T53. Mountain Groundwater: Recent Advancements in the New Era of Climate Change and Resource Development
Wednesday, 30 October 2013: 1:00 PM-5:00 PM
Colorado Convention Center Room 207
Geological Society of America Abstracts with Programs. Vol. 45, No. 7, p.862
TOBIN, Benjamin W., Sierra Nevada Research Institute, University of California, Merced, Merced, CA 94353, email@example.com and SCHWARTZ, Benjamin F., Department of Biology, Texas State University, 601 University Drive, San Marcos, TX 78666
By volume, most water leaving mountain rivers in the western United States is derived directly from snowmelt, but baseflow is often maintained by delayed release from other storage components; primarily groundwater in a variety of aquifer systems. Little work has been done to assess the role of karstic groundwater in these mountain systems. We addressed this knowledge gap by taking four approaches: 1) comparing seasonality of water chemistry from karst springs and river outlets, 2) comparing baseflow recessions of springs and rivers, 3) directly measuring the amount of water discharging from karst springs, and 4) conducting 3-component end-member mixing models to determine the relative contributions of karst and non-karst groundwater to river discharge in the Kaweah River and its five forks (North, Marble, Middle, East, and South), in the Sierra Nevada, California, USA.
The river and springs have statistically similar baseflow recession coefficients (F1, 63= 2.799, p= 0.099) and river waters in basins with significant karst are geochemically similar to the karst springs within each basin. The percentage of total discharge that is derived from karst groundwater varied between forks depending on the amount of karst present, and between years, depending on precipitation. Measured contributions by karst springs varied from 3.5% to 16% during high flow and 20% to 65% during baseflow between forks and 3.5% and 6% during high flow and 20% and 36% during baseflow between years for the entire river. Modeled results were comparable to direct measurements.

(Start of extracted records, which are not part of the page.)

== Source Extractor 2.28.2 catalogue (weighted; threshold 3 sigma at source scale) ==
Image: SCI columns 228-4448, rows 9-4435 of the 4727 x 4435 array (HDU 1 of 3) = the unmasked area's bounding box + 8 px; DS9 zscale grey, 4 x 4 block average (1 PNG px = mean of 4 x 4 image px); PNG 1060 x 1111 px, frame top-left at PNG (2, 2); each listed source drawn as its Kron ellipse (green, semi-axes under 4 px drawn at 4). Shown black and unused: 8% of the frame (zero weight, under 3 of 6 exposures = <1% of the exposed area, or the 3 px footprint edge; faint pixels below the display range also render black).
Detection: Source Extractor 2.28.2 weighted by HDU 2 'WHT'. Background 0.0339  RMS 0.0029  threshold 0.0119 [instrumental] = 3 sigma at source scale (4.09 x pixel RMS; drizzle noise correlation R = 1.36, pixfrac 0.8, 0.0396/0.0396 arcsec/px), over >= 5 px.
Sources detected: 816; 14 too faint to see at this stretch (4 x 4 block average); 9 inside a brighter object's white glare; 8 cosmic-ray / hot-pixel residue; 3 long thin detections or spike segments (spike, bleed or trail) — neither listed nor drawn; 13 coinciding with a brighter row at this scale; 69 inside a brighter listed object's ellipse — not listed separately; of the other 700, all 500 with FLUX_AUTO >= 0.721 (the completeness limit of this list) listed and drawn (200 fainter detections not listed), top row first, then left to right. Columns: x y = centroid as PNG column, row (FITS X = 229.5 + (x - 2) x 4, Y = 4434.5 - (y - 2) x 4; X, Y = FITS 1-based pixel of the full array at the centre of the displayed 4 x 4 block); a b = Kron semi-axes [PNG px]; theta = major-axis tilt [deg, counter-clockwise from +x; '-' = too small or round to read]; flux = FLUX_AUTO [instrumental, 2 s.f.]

These results show that karst aquifers may be the single most important non-snow storage component in the Kaweah River basin: mapped karst represents just 1.4% of the surface area, but water stored in karst represents a much larger portion of river discharge during both high flow and baseflow conditions. This suggests that when karst aquifers are present in mountain systems, even as a spatially small component, they can be a large component of the hydrologic system and provide substantial water storage.